Nachdem Mustafi ausgiebig mit den Kollegen gejubelt hatte, zeigte die Stadionregie auf der Anzeigetafel pikanterweise Mats Hummels, der auf der Bank mit den Kollegen feixte. Der Neu-Münchner soll ja am Donnerstag in Saint-Denis gegen Polen zurückkehren und mit Boateng ein unüberwindliches Weltmeister- und Neu-Bayern-Duo bilden. Doch kann man Mustafi, den Helden von Lille, einfach so aus der Mannschaft nehmen?

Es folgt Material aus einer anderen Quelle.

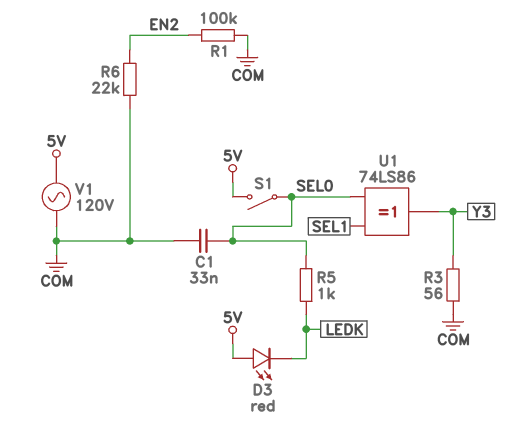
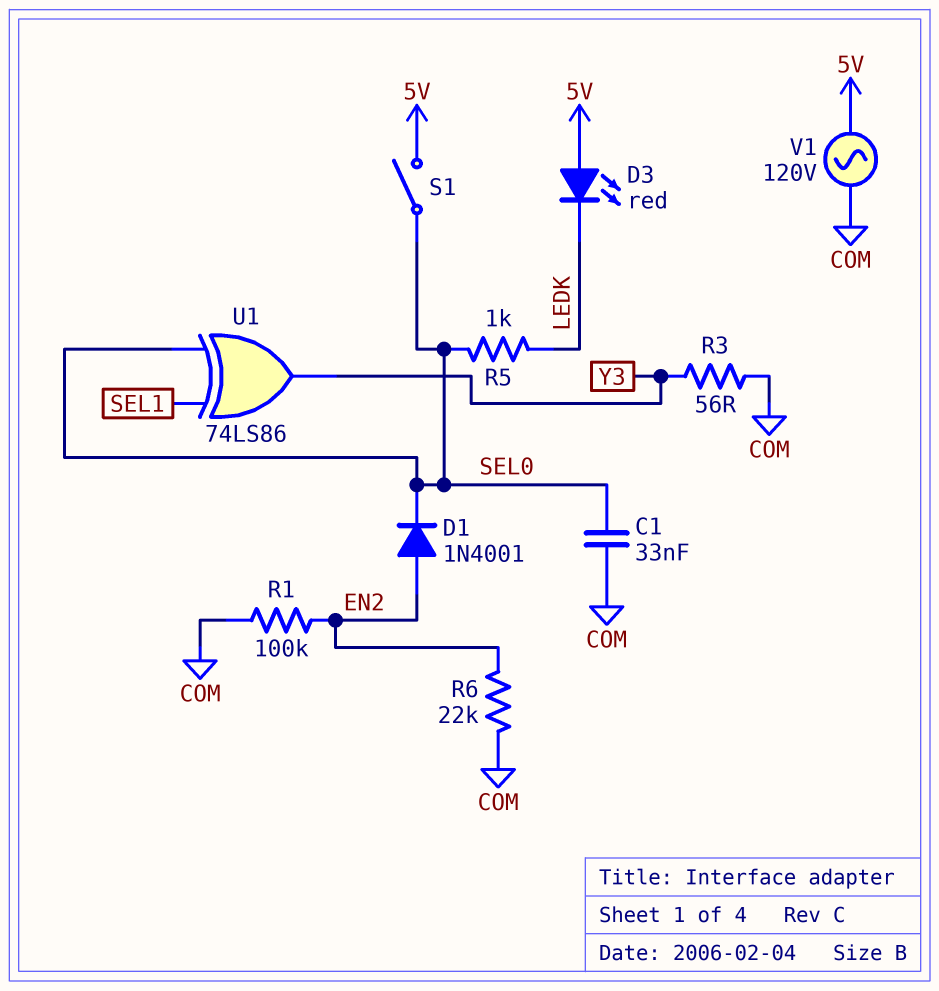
D1: none -> diode 1N4001 (A EN2, K SEL0)

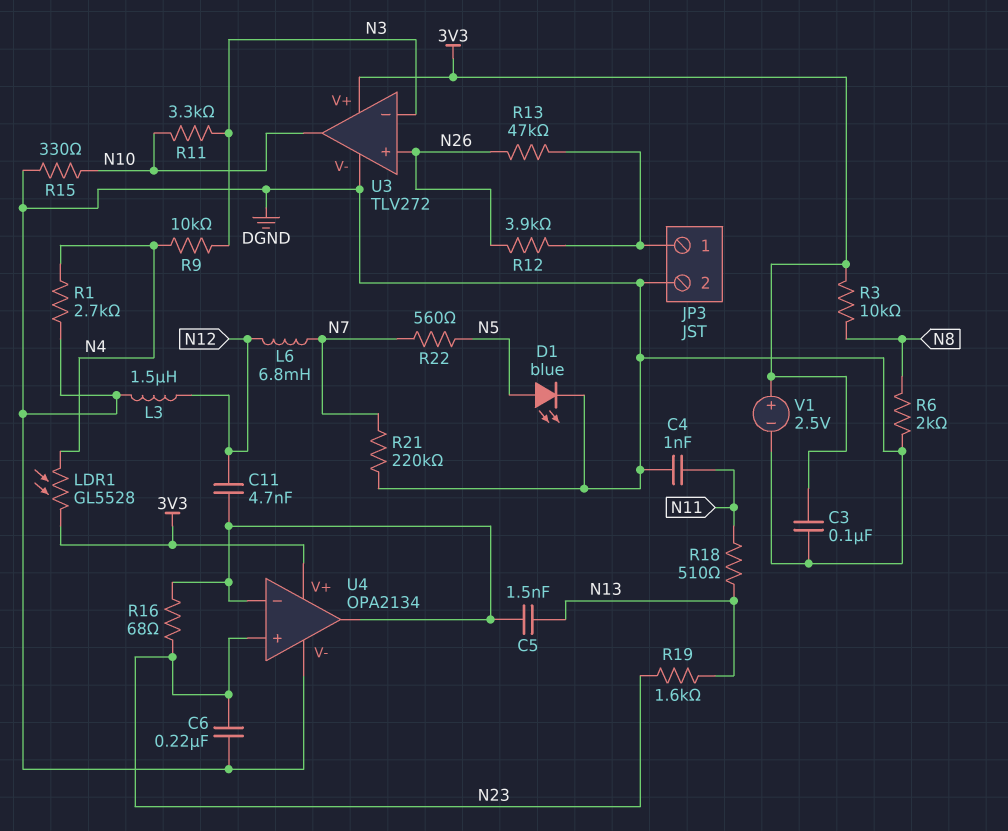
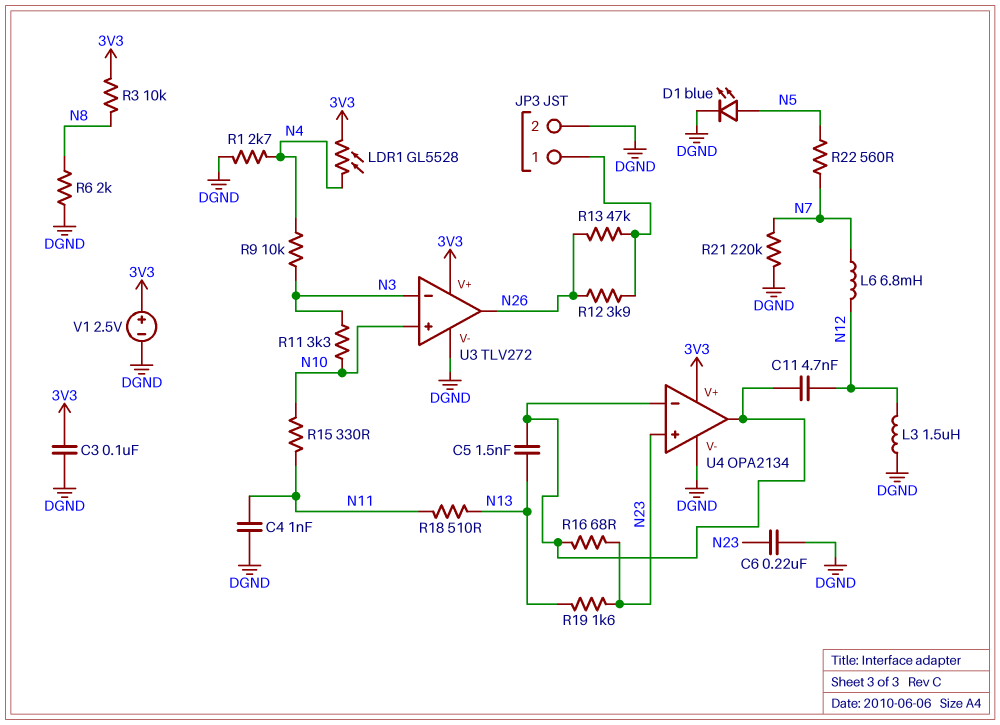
R15: 330 (DGND, N10) -> 330 (N10, N11)
U3 pin in+: N26 -> N10
U3 pin out: N10 -> N26

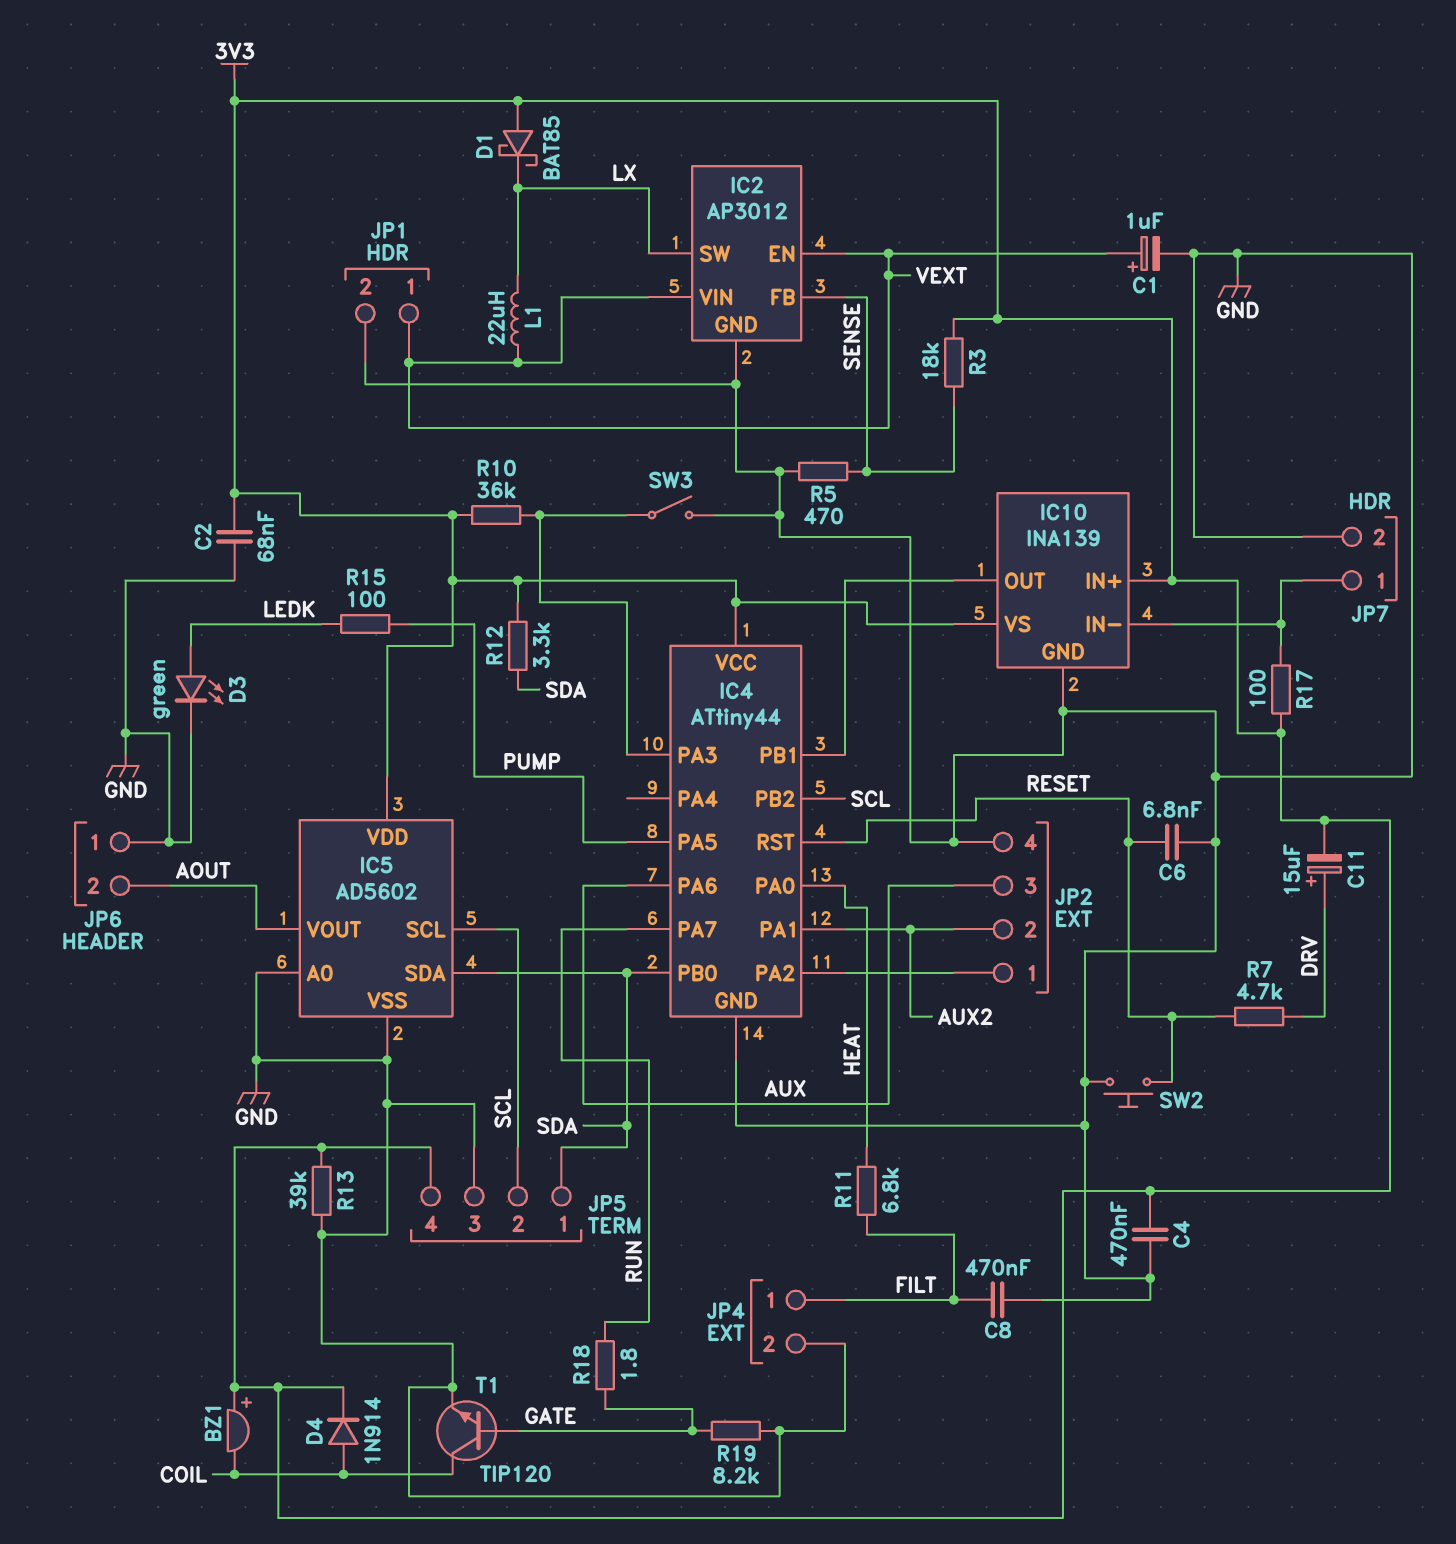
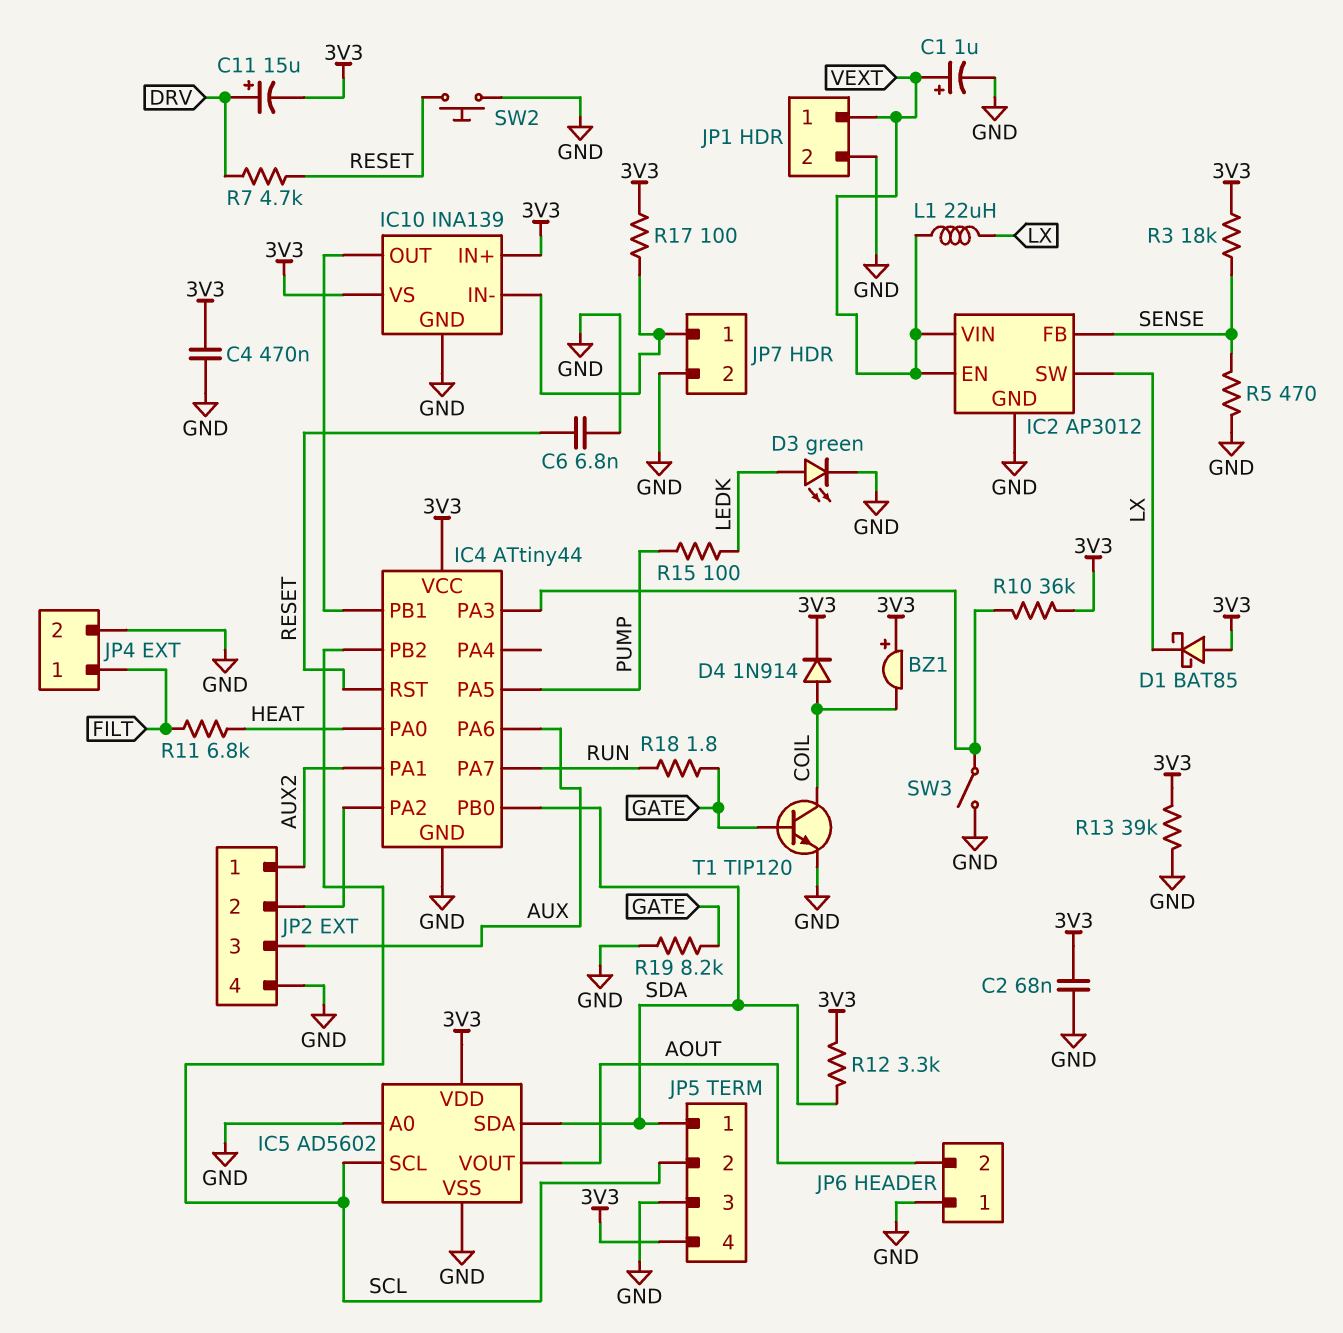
C8: 470nF (FILT, GND) -> none
JP2 pin 1: IC4/PA2 -> AUX2
JP2 pin 2: AUX2 -> IC4/PA2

Als Facharbeiter in der Abwehr hatte er phasenweise wie seine Kollegen erheblich zu kämpfen mit den ungewöhnlich mutigen Ukrainern. Schon anfangs verlor er einmal den Ball leichtfertig, woraus die erste Chance für Ewgen Konopljanka entsprang. Doch Torwart Manuel Neuer hielt hier ebenso wie später, als Mustafi ein Kopfballduell gegen Ewgen Chatscheridi verlor. In etlichen anderen Zweikämpfen stellte er sich wesentlich besser an.

Gerade in der tumultartigen Phase vor der Halbzeit musste er mit Kollege Boateng mehrmals die vorletzte Rettung (vor der letzten Rettung Neuer) geben. Einige dieser Zweikämpfe waren so spektakulär, dass die deutschen Zuschauer fast so laut jubelten wie bei seinem Tor. Nur einmal patzte er richtig: seine Kopfballrückgabe segelte fast ins eigene Tor (88.).

Also: Eine Verletzung von Shkodran Mustafi wird bei dieser EM nicht mehr zur Verschwörungstheorie missbraucht werden. Und Philipp Lahm kann der Bundestrainer auch nirgendwo mehr hinversetzen.